Disponemos de muchas técnicas para ello y están lejos de ser costosas, pesadas o aburridas.
Es importante que conozcamos la relevancia y el impacto positivo que nuestras costumbres pueden producir en el medioambiente: reducir la contaminación, realizar un gasto de agua y energético responsable, reciclar y, en definitiva, cuidar nuestra relación con el planeta puede ser mucho más gratificante de lo que parece.
La misma UNESCO es la Organización encargada de coordinar el Decenio de las Naciones Unidas de la Educación para el Desarrollo Sostenible (2005-2014), con miras a clases a domicilio primaria como base de una sociedad más viable para la propia humanidad.

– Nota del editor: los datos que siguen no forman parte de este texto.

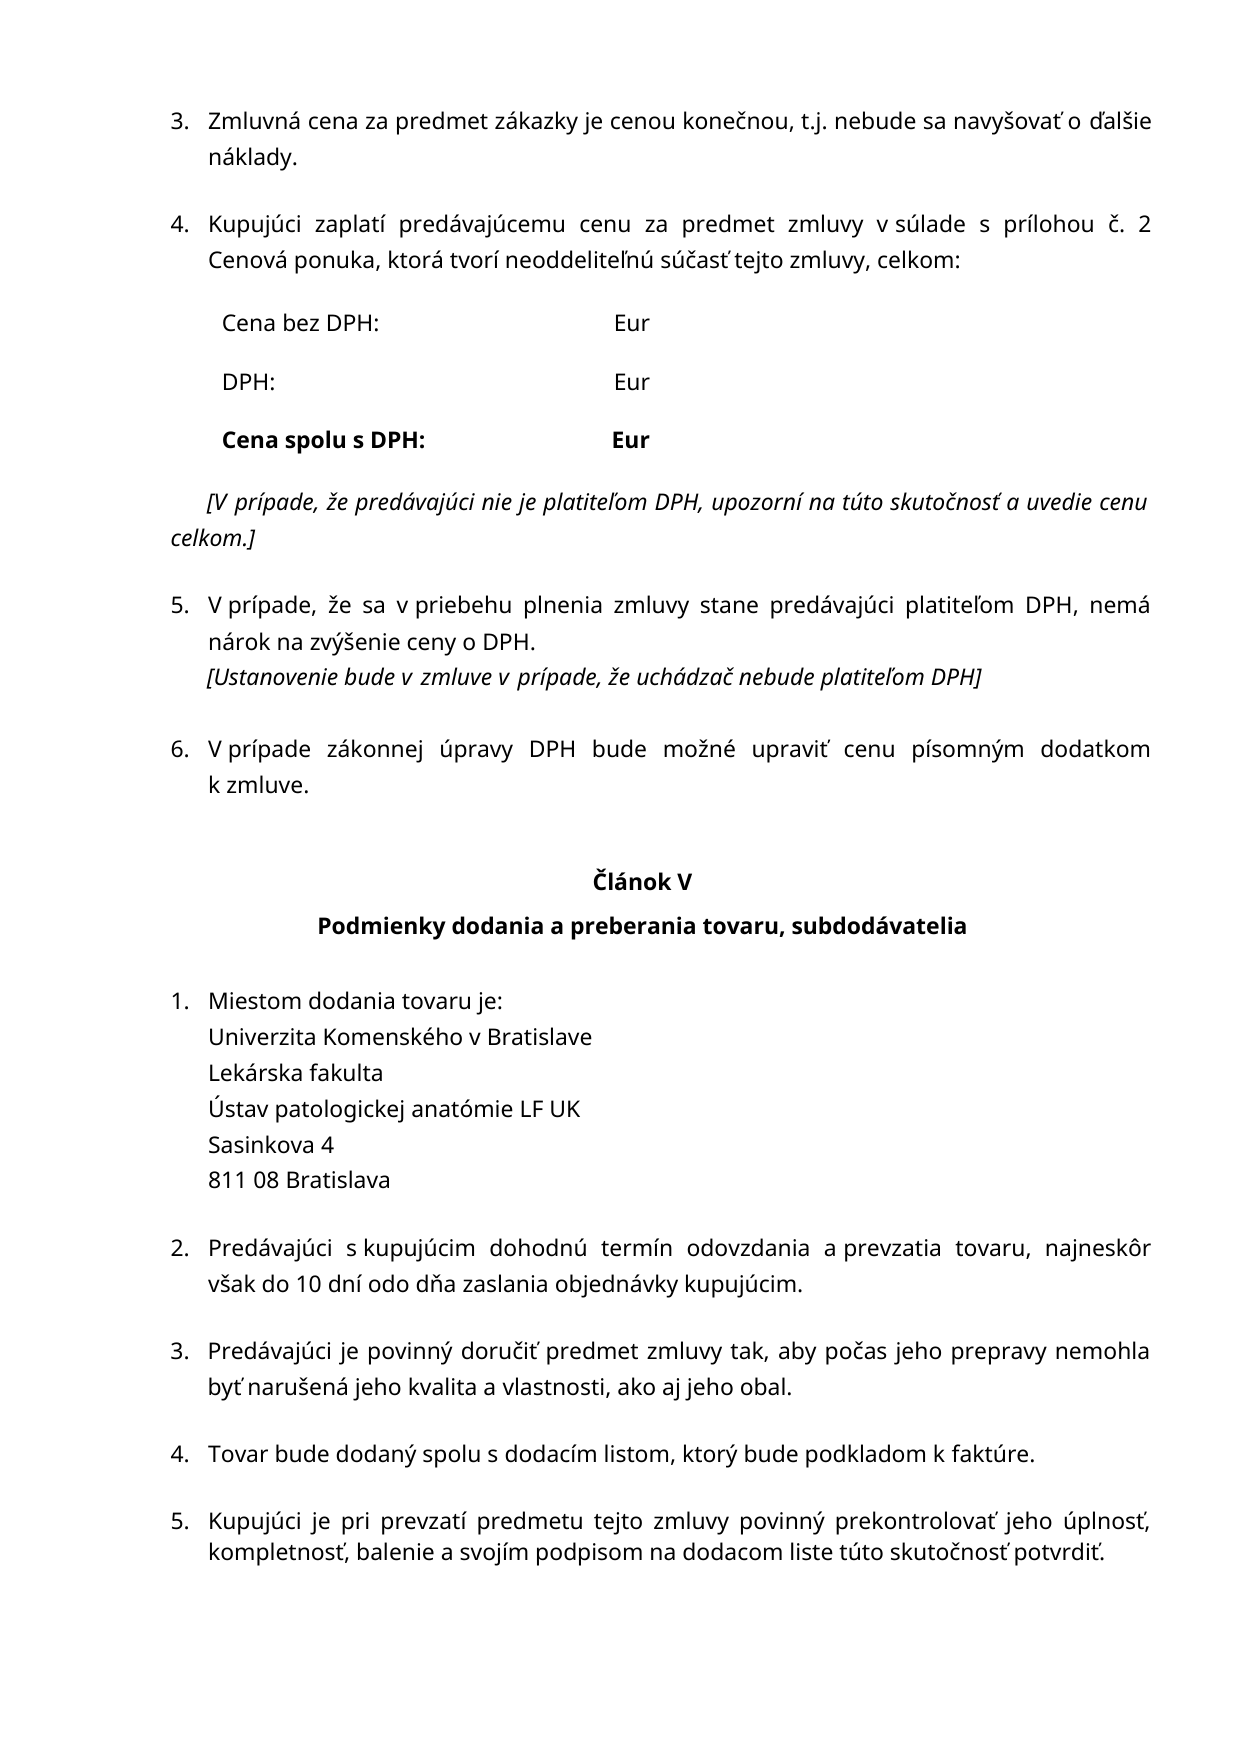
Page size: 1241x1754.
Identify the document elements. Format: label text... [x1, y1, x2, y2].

text DPH: Eur [222, 366, 1152, 397]
list Predávajúci je povinný doručiť predmet zmluvy tak, aby počas jeho prepravy nemohla byť narušená jeho kvalita a vlastnosti, ako aj jeho obal. [170, 1335, 1152, 1402]
list Lekárska fakulta [208, 1057, 1152, 1088]
text [Ustanovenie bude v zmluve v prípade, že uchádzač nebude platiteľom DPH] [170, 661, 1152, 693]
list V prípade zákonnej úpravy DPH bude možné upraviť cenu písomným dodatkom k zmluve. [170, 733, 1152, 800]
text Cena bez DPH: Eur [222, 307, 1152, 338]
list Sasinkova 4 [208, 1128, 1152, 1160]
list Kupujúci je pri prevzatí predmetu tejto zmluvy povinný prekontrolovať jeho úplnosť, kompletnosť, balenie a svojím podpisom na dodacom liste túto skutočnosť potvrdiť. [170, 1505, 1152, 1568]
text Cena spolu s DPH: Eur [222, 424, 1152, 455]
text [V prípade, že predávajúci nie je platiteľom DPH, upozorní na túto skutočnosť a uvedie cenu celkom.] [170, 486, 1152, 553]
list Predávajúci s kupujúcim dohodnú termín odovzdania a prevzatia tovaru, najneskôr však do 10 dní odo dňa zaslania objednávky kupujúcim. [170, 1232, 1152, 1299]
list Kupujúci zaplatí predávajúcemu cenu za predmet zmluvy v súlade s prílohou č. 2 Cenová ponuka, ktorá tvorí neoddeliteľnú súčasť tejto zmluvy, celkom: [170, 208, 1152, 275]
list Ústav patologickej anatómie LF UK [208, 1093, 1152, 1124]
subtitle Podmienky dodania a preberania tovaru, subdodávatelia [133, 910, 1152, 941]
list Tovar bude dodaný spolu s dodacím listom, ktorý bude podkladom k faktúre. [170, 1438, 1152, 1469]
subtitle Článok V [133, 866, 1152, 897]
list Univerzita Komenského v Bratislave [208, 1021, 1152, 1052]
list V prípade, že sa v priebehu plnenia zmluvy stane predávajúci platiteľom DPH, nemá nárok na zvýšenie ceny o DPH. [170, 589, 1152, 657]
list 811 08 Bratislava [208, 1164, 1152, 1196]
list Zmluvná cena za predmet zákazky je cenou konečnou, t.j. nebude sa navyšovať o ďalšie náklady. [170, 105, 1152, 172]
list Miestom dodania tovaru je: [170, 985, 1152, 1016]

¿Cómo podemos aportar nuestro granito de arena en este proyecto?

  • Siguiendo el principio de las 3 “R”: reducir, reutilizar y reciclar.
  • Con el comercio justo, comprando alimentos con la seguridad que han sido producidos de una manera respetuosa con el medio ambiente.
  • Utilizando el transporte público, la bicicleta, los patines, o nuestras propias piernas.
  • Utilizando el agua de la lluvia para riego.
  • Utilizar bolsas reutilizables.
  • Donar ropa, juguetes y aparatos de tecnología en desuso a una ONG.
  • Evitando dejar residuos en bosques, jardines y playas.
  • Realizando actividades con los más pequeños: divertirse con el reciclaje por colores, plantar un pequeño huerto o simplemente una planta, estudiarla, y cuidarla.

Este pequeño listado de acciones puede ser continuado con un largo etcétera, y es ideal que cada uno, con su imaginación e innovación, pueda crear las medidas que mejor se adapten a su estilo de vida.
No obstante, es común que podamos pensar que con esas simples acciones no vamos a cambiar el planeta: tan común como erróneo. La suma de una multitud de estas pequeñas acciones tiene un importante efecto positivo en el futuro desarrollo del planeta y de nuestra sociedad. Además, la adopción paulatina de medidas respetuosas con el medio ambiente no conllevan simplemente hechos, sino que parten de una actitud, una muestra interna de respeto a nuestra sociedad y a su futuro y un importante legado que dejar a nuestros descendientes tanto en forma de acción como en forma de educación y valores.